Fashion brand East has become the latest casualty of the high street with the closure of a number of its shops - including its Belfast store, it can be revealed.
The store shut up shop at Castle Place after its parent company went into administration.
And a sign has now been affixed to the store door.
It reads: "This store is now closed. East Limited is in administration.
"Geoffrey Bouchier and Philip Duffy of Duff & Phelps were appointed joint administrators of the company on June 22, 2015."
The Belfast store was the only one the firm operated in Northern Ireland.
It's understood six staff were made redundant.
A pre-pack administration deal did secure more than 550 jobs and 82 stores and concessions throughout the UK and Ireland.
But the Belfast store is one of 19 which were not included in the rescue.
The firm has said its website will operate as normal.
The 19 stores affected - which includes Belfast, Brighton, Carmarthen, Cheshire Oaks, Exeter, Glasgow, Harpenden, Hereford, Inverness and Jersey - have now closed.
The female fashion retailer began its life back in 1994, creating Eastern inspired clothes and accessories. Earlier this year, high street fashion chain Bank also entered administration, putting 1,500 jobs at risk across the UK.

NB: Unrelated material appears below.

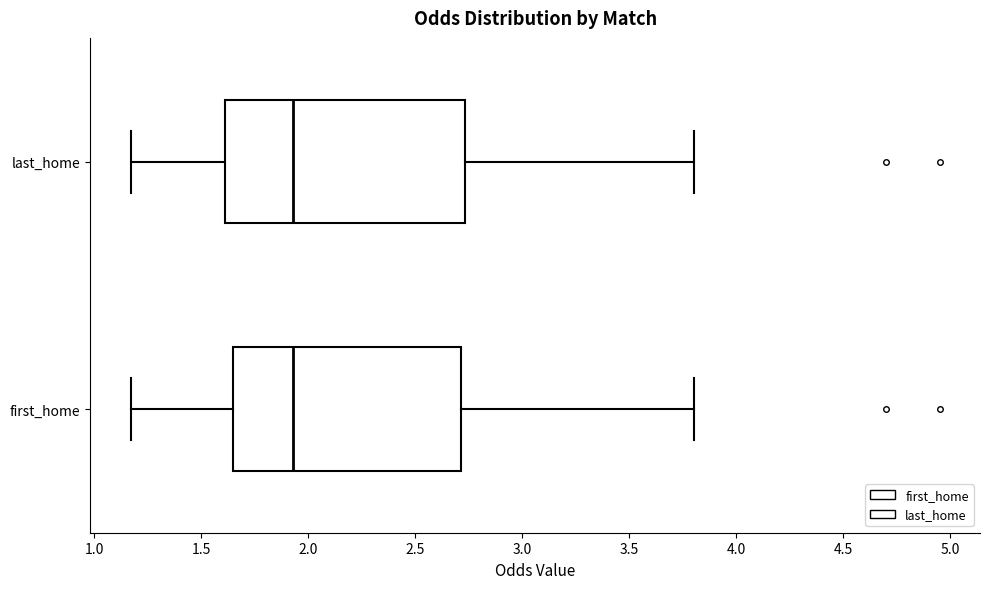

Reading bottom to top, transcribe this box plot: for each box, give where its median line is, the range the box spans, and where its two whiskers end, as read against the x-axis. The values are not printed on the chart, so give them approximately, as read against the axis.

first_home: median 1.95, box 1.65 to 2.70, whiskers 1.15 to 3.80
last_home: median 1.95, box 1.60 to 2.75, whiskers 1.15 to 3.80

In February, the Belfast Telegraph revealed fashion brand Mexx was closing more than two dozen stores and concessions across Northern Ireland and the Republic.
And in 2013, another big-name brand - French Connection - also went under.
While it's the latest clothing casualty on Northern Ireland's high streets, other retailers are expanding and thriving.
One of those is Gap - which is moving from its CastleCourt site to Donegall Place, replacing the former Eason store.
That's despite it revealing just this month it's set to close 175 stores across the US.
And Spanish-owned retailer Zara recently unveiled its brand new bigger store just across the street - helping to meet demand for its brand of fast fashion which has already made it into the wardrobes of none other than the Duchess of Cambridge and pop diva Gwen Stefani.
Zara's veritable success among celebrities and the public has turned it into one of the world's largest fashion brands.
Meanwhile, in a statement regarding the job losses at East, Duff & Phelps managing director Geoffrey Bouchier said: "East Limited had suffered losses in the past few years due to the continuing difficult economic climate and also the shift in consumer spending to different channels away from the traditional high street stores.
"The restructuring process has resulted in the continuation of viable stores and the safeguarding of the majority of the employees and ensures that the business is financially secure for future trading."